=== Section Start ===

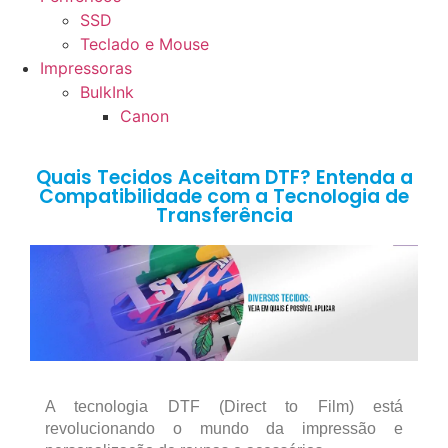
SSD
Teclado e Mouse
Impressoras
BulkInk
Canon
Quais Tecidos Aceitam DTF? Entenda a
Compatibilidade com a Tecnologia de
Transferência
A tecnologia DTF (Direct to Film) está
revolucionando o mundo da impressão e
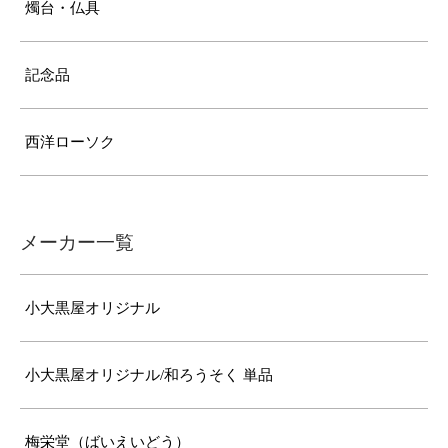
燭台・仏具
記念品
西洋ローソク
メーカー一覧
小大黒屋オリジナル
小大黒屋オリジナル/和ろうそく 単品
梅栄堂（ばいえいどう）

=== Section End ===

# EXERCISE INSTRUCTIONS
Copy the text of every record above word for word, line by line, and leave the pictures out.

# PROBLEM SOLUTION
SSD
Teclado e Mouse
Impressoras
BulkInk
Canon
Quais Tecidos Aceitam DTF? Entenda a
Compatibilidade com a Tecnologia de
Transferência
A tecnologia DTF (Direct to Film) está
revolucionando o mundo da impressão e
燭台・仏具
記念品
西洋ローソク
メーカー一覧
小大黒屋オリジナル
小大黒屋オリジナル/和ろうそく 単品
梅栄堂（ばいえいどう）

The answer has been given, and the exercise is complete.